Find the largest integer $k$ with the following property: Whenever real numbers $x_1,x_2,\dots,x_{2024}$ satisfy \[x_1^2=(x_1+x_2)^2=\dots=(x_1+x_2+\dots+x_{2024})^2,\]at least $k$ of them are equal.

Given $n \ge 2$ points on a circle, Alice and Bob play the following game. Initially, a tile is placed on one of the points and no segment is drawn. The players alternate in turns, with Alice to start. In a turn, a player moves the tile from its current position $P$ to one of the $n-1$ other points $Q$ and draws the segment $PQ$. This move is not allowed if the segment $PQ$ is already drawn. If a player cannot make a move, the game is over and the opponent wins. Determine, for each $n$, which of the two players has a winning strategy.

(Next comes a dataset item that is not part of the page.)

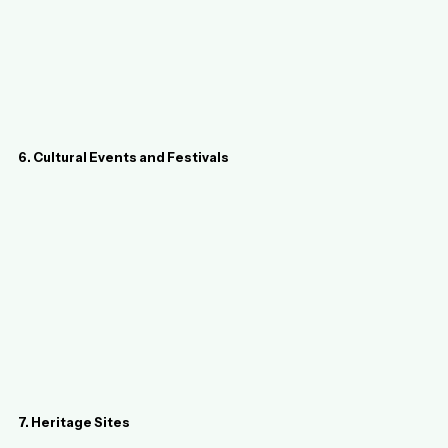
6. Cultural Events and Festivals
7. Heritage Sites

Let $ABC$ be an acute triangle with $AB<AC$ and let $O$ be its circumcenter. Let $D$ be a point on the segment $AC$ such that $AB=AD$. Let $E$ be the intersection of the line $AB$ with the perpendicular line to $AO$ through $D$. Let $F$ be the intersection of the perpendicular line to $OC$ through $C$ with the line parallel to $AC$ and passing through $E$. Finally, let the lines $CE$ and $DF$ intersect in $G$. Show that $AG$ and $BF$ are parallel.

Find all integers $n \ge 2$ for which there exists $n$ integers $a_1,a_2,\dots,a_n \ge 2$ such that for all indices $i \ne j$, we have $a_i \mid a_j^2+1$.

Let $d$ and $m$ be two fixed positive integers. Pinocchio and Geppetto know the values of $d$ and $m$ and play the following game: In the beginning, Pinocchio chooses a polynomial $P$ of degree at most $d$ with integer coefficients. Then Geppetto asks him questions of the following form "What is the value of $P(n)$?'' for $n \in \mathbb{Z}$. Pinocchio usually says the truth, but he can lie up to $m$ times. What is, as a function of $d$ and $m$, the minimal number of questions that Geppetto needs to ask to be sure to determine $P$, no matter how Pinocchio chooses to reply?

Given a positive integer $n \ge 2$, let $\mathcal{P}$ and $\mathcal{Q}$ be two sets, each consisting of $n$ points in three-dimensional space. Suppose that these $2n$ points are distinct. Show that it is possible to label the points of $\mathcal{P}$ as $P_1,P_2,\dots,P_n$ and the points of $\mathcal{Q}$ as $Q_1,Q_2,\dots,Q_n$ such that for any indices $i$ and $j$, the balls of diameters $P_iQ_i$ and $P_jQ_j$ have at least one common point.

Let $ABC$ be an acute triangle, $\omega$ its circumcircle and $O$ its circumcenter. The altitude from $A$ intersects $\omega$ in a point $D \ne A$ and the segment $AC$ intersects the circumcircle of $OCD$ in a point $E \ne C$. Finally, let $M$ be the midpoint of $BE$. Show that $DE$ is parallel to $OM$.

Let $p$ be a fixed prime number. Find all integers $n \ge 1$ with the following property: One can partition the positive divisors of $n$ in pairs $(d,d')$ satisfying $d<d'$ and $p \mid \left\lfloor \frac{d'}{d}\right\rfloor$.